In January, New York mayor Eric Adams published a “Blueprint to End Gun Violence.” Within its recommended policy reforms is a paragraph proposing changes to New York State’s Raise the Age law. “Too many New Yorkers in their late teens and early twenties have abused this change,” the blueprint argues, “demanding young people under 18 take the fall for guns that are not truly theirs.” But this aspect represents just one major problem with Raise the Age. The law has also monumentally undermined how New York’s judicial system tries, punishes, deters, instructs, and tracks youth offenders.

Raise the Age was signed into law in 2017 to delay criminal responsibility for most crimes committed by those under the age of 18. A 2021 report by the New York City Criminal Justice Agency—the group that interviews arrestees—validates Mayor Adams’s assertion that the law has led to more youth violence. Nearly half of 16-year-olds arrested in the first year of Raise the Age were rearrested within 15 months, including more than one-third for committing a felony and more than one-quarter for committing a violent felony. These numbers significantly outpace similar arrests a year earlier before Raise the Age took effect, as well as the recidivism rate for 17-year-olds arrested over the same period.

The policy created a set of impossibly convoluted rules and systems. After the law’s implementation, a task force commissioned by the heads of the New York State Division of Criminal Justice Services and the Office of Children and Family Services published a 70-page report to address the resulting complexity. But the report leaves the reader mystified, for example, as to whether a kid caught with a gun should be classified as a “juvenile delinquent” rather than a “juvenile offender” when he’s old enough to be an “adolescent offender” but is treated as a “youthful offender.”

Confused? You’re not alone. Policymakers can’t fix the problem when the new system is impossible to understand. Two different courts handle offenders charged under the law: the Family Court, which does not impose criminal liability, and the Youth Part, an adult court part that must be presided over by a Family Court judge, and which may impose criminal liability. Age significantly influences where one ends up. Under legislation passed this year, those aged seven to 11 no longer enter the court system at all (they get social services instead) unless charged with homicide.
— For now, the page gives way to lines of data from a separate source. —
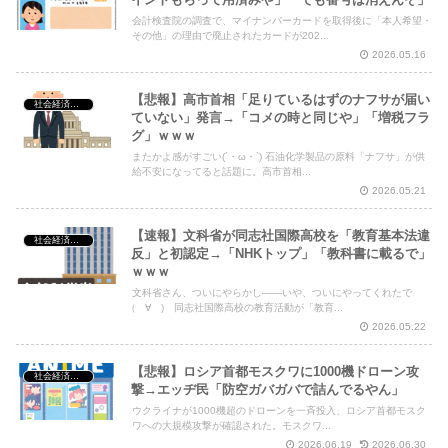
会計検査院の調査で、マイナンバーカードを取得後に「本人希望・
その他」の理由で廃止されたカードが202...
2026.05.16
【悲報】高市首相「足りているはずのナフサが届い
社会経済・政治
ていない」発言→「コメの時と同じや」「増税フラ
グ」ｗｗｗ
またかよ感がすごい(´・ω・`) 石油化学製品の原料「ナフサ」が供
給不安になってると話題に。高市首相...
2026.05.21
【速報】文科省が同志社国際高校を「教育基本法違
社会経済・政治
反」と初認定→「NHKトップ」「教科書に載るで」
ｗｗｗ
文科省さん、ついにやらかし——いや、ついにやってくれたで
(゚∀゚) 同志社国際高校の教育活動が「教育...
2026.05.22
【悲報】ロシア首都モスクワに1000機ドローン攻
社会経済・政治
撃→エッヂ民「防空ガバガバで詰んでるやん」
ウクライナが1000機超のドローンを一斉投入、ロシア首都モスク
ワへの大規模攻撃が確認された。モスクワ...
2026.06.19
2026.06.30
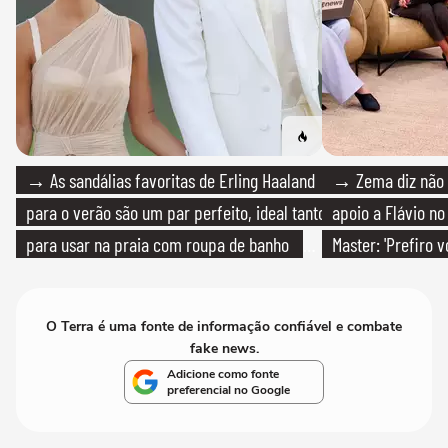
→ As sandálias favoritas de Erling Haaland
→ Zema diz não v
para o verão são um par perfeito, ideal tanto
apoio a Flávio no 
para usar na praia com roupa de banho
Master: 'Prefiro 
quanto em uma festa com terno de linho
PT'
O Terra é uma fonte de informação confiável e combate
fake news.
Adicione como fonte
preferencial no Google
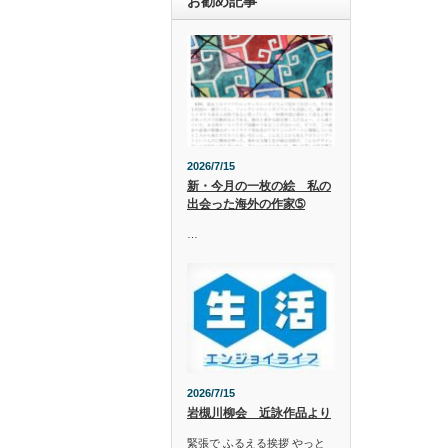
お勧め記事
2026/7/15
新・今月の一枚の絵 私の
出会った海外の作家➄
…
2026/7/15
岩槻川柳会 近詠作品より
緊張で ふるえる挨拶 やっと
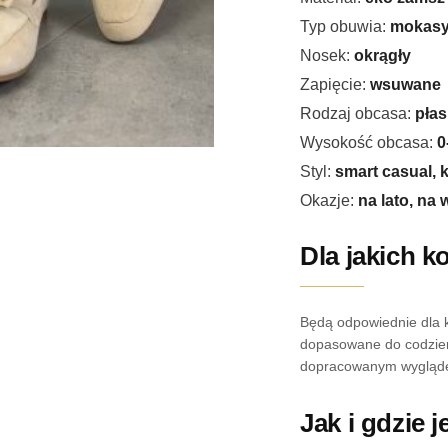
Typ obuwia:
mokasy
Nosek:
okrągły
Zapięcie:
wsuwane
Rodzaj obcasa:
płas
Wysokość obcasa:
0
Styl:
smart casual, 
Okazje:
na lato, na 
Dla jakich k
Będą odpowiednie dla k
dopasowane do codzien
dopracowanym wygląd
Jak i gdzie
Those charged with homicide go to Family Court. Those aged 12 to 15 go to Family Court for juvenile-delinquent proceedings, unless they are aged 13 to 15 and committed a more serious crime, in which case they’re eligible for the Youth Part as juvenile offenders. And those aged 16 to 18 also go to the Youth Part but as adolescent offenders, unless they are charged only with a misdemeanor or lesser offense, in which case they go to Family Court.

The tangled system practically ensures inconsistent and bad outcomes. Family Court judges, who cannot convict anyone of anything, can detain a juvenile delinquent (the youngest group) based on his serious risk of committing another crime—but Youth Part judges cannot detain on that basis, even though they can convict of a crime. The result: in 2020, Family Court judges presided over 870 juvenile-delinquent proceedings and 700 ordered detention times. In the Youth Part, judges presided over 1,704 arraignments over adolescent offenders and ordered detention only 260 times, essentially for risk of flight. Once offenders are in the system, it’s chaos: more than two assaults are reported per day in New York City juvenile-detention facilities alone.

Per Raise the Age, the Youth Part can keep adolescents charged with nonviolent offenses only under “extraordinary circumstances,” a term the state legislature left undefined. For violent felonies, the legislature allowed Youth Part judges to consider additional factors to justify keeping a case. But again, uncertainty prevails: when assistant district attorneys must prove a defendant caused “significant physical injury,” they cannot base their court arguments on language in the Penal Law, as that term, too, remains undefined. This problem was illustrated last week, when prosecutors were prohibited from criminally charging 16-year-old rapper Camrin “C Blu” Williams for firing a gunshot through his pants that struck a cop. A Bronx judge sent that case to Family Court in part because of how she interpreted “significant physical injury.”

All this ambiguity has opened a door for judges’ biases—and Raise the Age gives immense discretion to judges. Youth Part judges can override bail set by other judges and can often more or less unilaterally determine whether cases against adolescent offenders stay criminal cases—even though they don’t have that power for the younger juvenile offenders.

The Youth Part system has another flaw. While the court is not actually part of Family Court, it must be presided over by a Family Court judge. Irrespective of a Youth Part judge’s usual jurisdiction, he doesn’t possess the powers necessary to access Family Court records. Imagine a 17-year-old gets arrested with a gun one day and, for whatever reason, his case is moved to Family Court the next day. If he is arrested with another gun the following day, that fact often can’t be used to maintain a new case in the Youth Part. And he will, in the eyes of the judge, be a brand-new defendant in the criminal-justice system and therefore less likely to face prosecution—even if the same judge arraigned him for every one of those guns.

So while Mayor Adams was right to push for dialing back Raise the Age, he should go further. The law not only encourages gangs to foist guns into the hands of its youngest members but also creates a system for handling youth offenders that is so convoluted it makes justice nearly impossible to serve.